| TO DO |
In the entries that follow, how many lines hold the string "direct"? Give only that number.

==== SUPPLIED ENTRIES

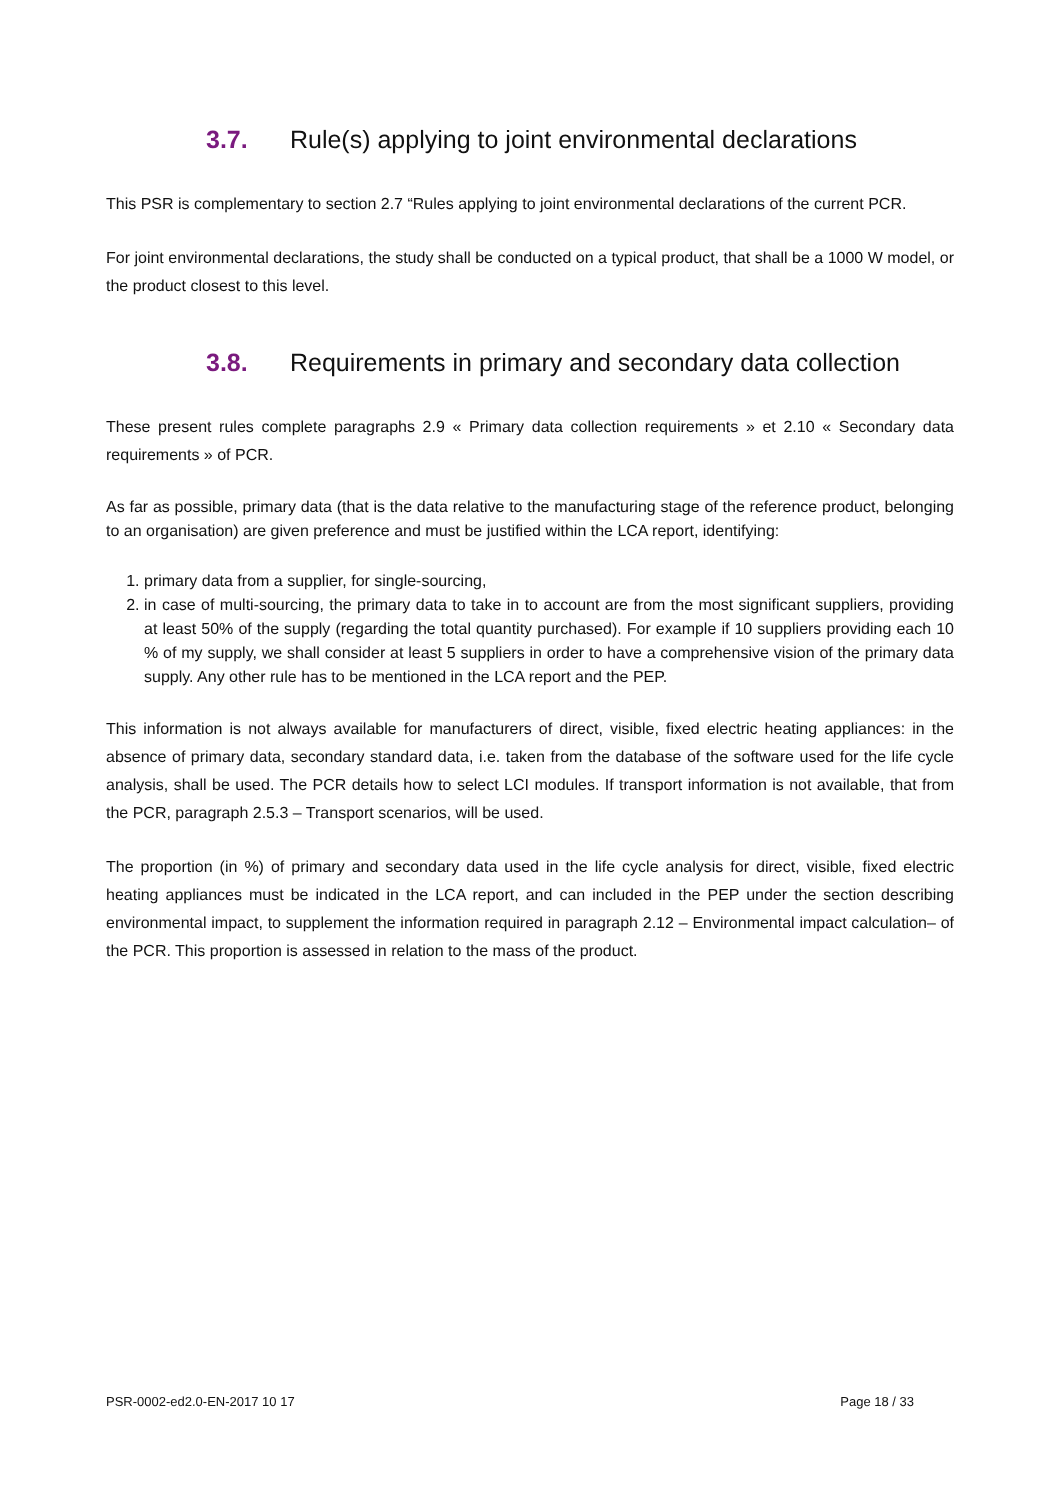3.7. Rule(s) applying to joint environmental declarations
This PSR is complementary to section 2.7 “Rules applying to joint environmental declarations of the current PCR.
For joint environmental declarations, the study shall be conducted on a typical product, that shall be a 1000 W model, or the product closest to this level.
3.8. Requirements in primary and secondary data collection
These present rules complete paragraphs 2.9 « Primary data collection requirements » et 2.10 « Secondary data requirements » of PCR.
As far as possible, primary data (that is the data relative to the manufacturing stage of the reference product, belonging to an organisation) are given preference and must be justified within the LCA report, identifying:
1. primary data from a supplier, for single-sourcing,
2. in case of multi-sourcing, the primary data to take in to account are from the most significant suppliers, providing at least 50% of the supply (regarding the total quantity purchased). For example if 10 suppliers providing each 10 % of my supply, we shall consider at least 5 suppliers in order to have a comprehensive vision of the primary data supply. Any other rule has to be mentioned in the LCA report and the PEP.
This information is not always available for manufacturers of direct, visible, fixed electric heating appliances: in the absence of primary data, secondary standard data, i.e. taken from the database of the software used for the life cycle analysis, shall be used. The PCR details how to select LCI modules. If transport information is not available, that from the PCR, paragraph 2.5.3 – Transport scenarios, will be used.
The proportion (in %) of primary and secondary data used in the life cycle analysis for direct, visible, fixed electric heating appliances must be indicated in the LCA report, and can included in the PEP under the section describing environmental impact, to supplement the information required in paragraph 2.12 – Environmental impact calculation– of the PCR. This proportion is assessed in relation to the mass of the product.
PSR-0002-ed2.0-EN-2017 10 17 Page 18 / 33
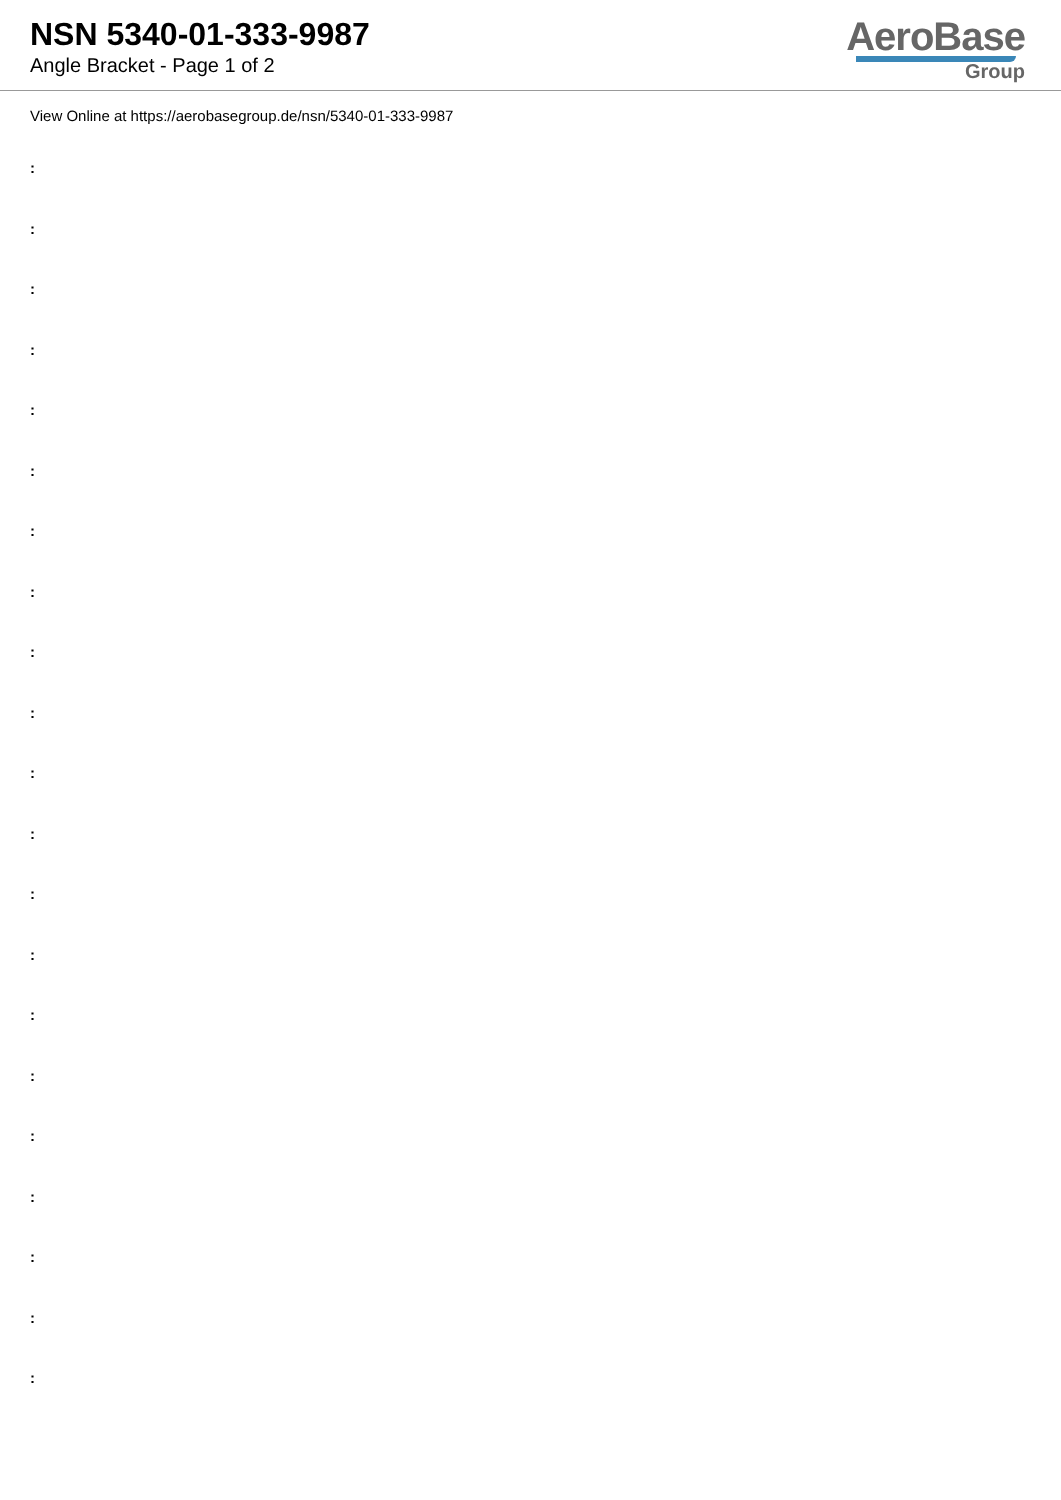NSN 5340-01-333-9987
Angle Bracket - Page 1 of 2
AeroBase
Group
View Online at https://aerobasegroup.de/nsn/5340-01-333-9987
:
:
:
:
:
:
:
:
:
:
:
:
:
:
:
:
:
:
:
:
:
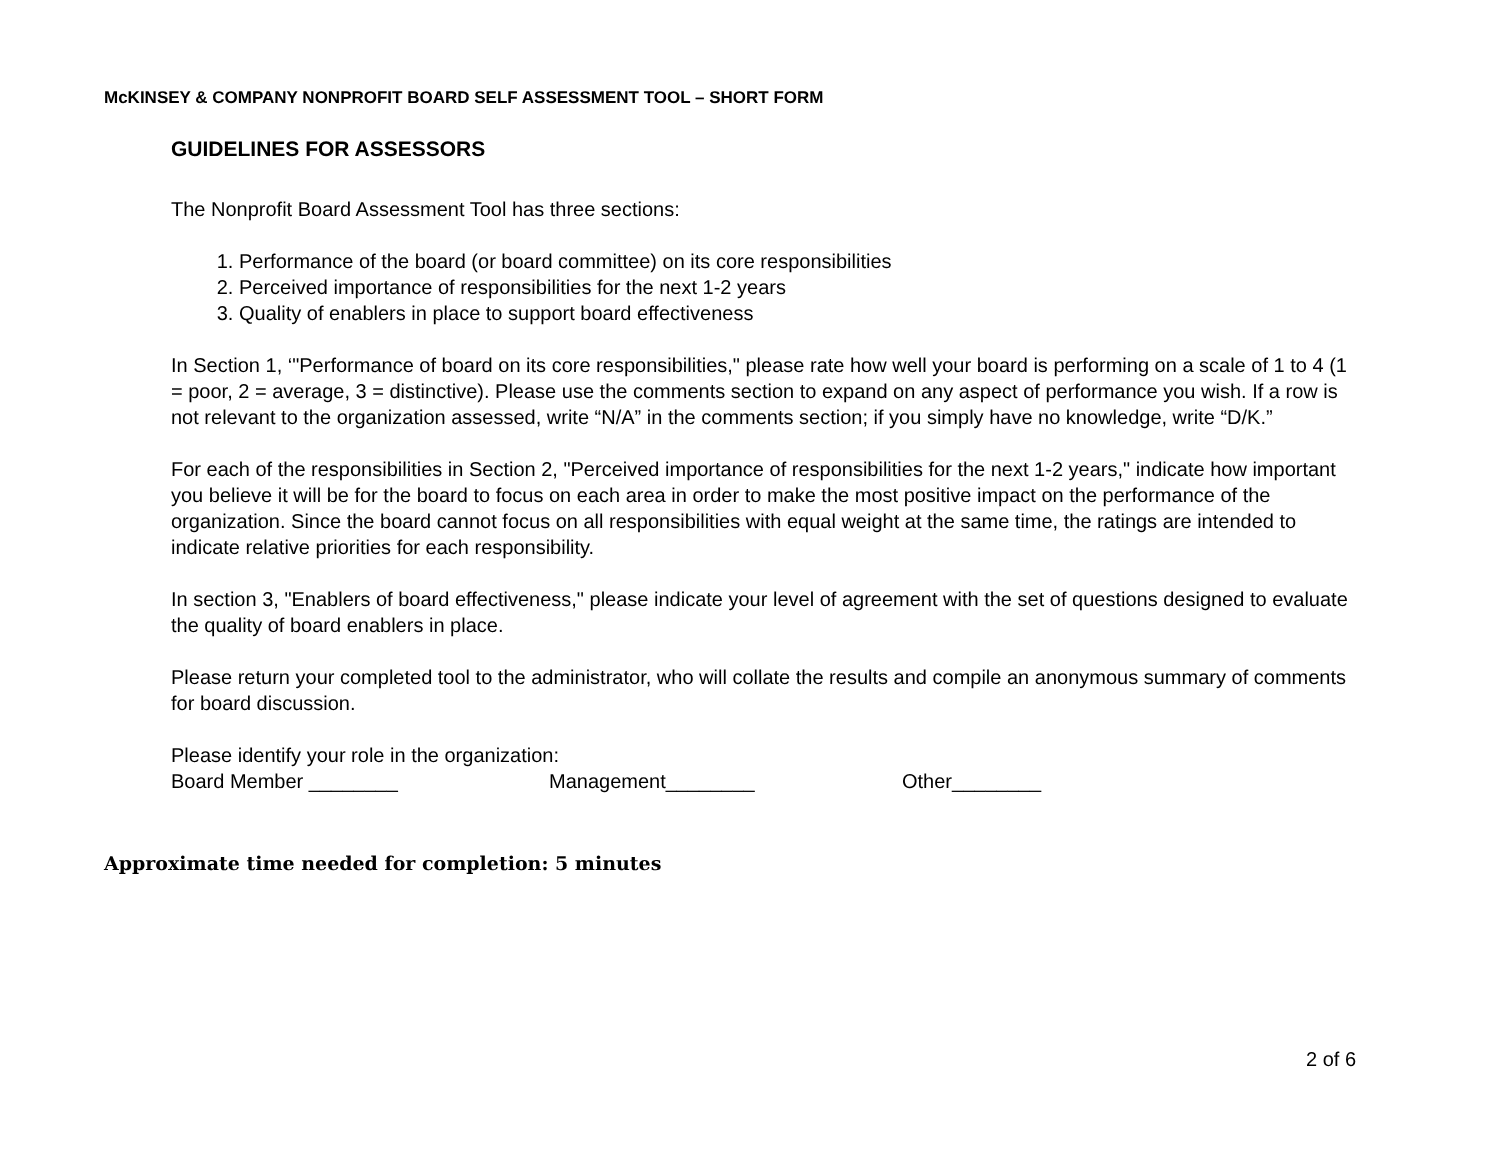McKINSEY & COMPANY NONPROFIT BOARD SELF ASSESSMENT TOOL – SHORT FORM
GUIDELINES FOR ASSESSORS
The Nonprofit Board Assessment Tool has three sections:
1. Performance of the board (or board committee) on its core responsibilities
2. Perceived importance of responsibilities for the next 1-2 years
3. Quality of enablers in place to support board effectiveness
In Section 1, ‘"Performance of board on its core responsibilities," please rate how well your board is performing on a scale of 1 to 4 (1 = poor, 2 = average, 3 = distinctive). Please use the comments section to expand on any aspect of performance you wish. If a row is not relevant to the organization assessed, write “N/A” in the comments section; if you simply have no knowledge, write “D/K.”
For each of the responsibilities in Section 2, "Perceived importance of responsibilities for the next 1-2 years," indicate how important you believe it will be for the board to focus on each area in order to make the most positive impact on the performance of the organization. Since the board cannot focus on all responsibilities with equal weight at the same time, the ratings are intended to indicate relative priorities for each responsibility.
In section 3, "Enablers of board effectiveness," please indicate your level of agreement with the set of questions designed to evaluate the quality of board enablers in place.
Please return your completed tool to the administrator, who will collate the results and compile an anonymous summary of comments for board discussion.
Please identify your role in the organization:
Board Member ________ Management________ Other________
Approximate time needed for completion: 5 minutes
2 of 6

========

| WRITTEN RESPONSE |
2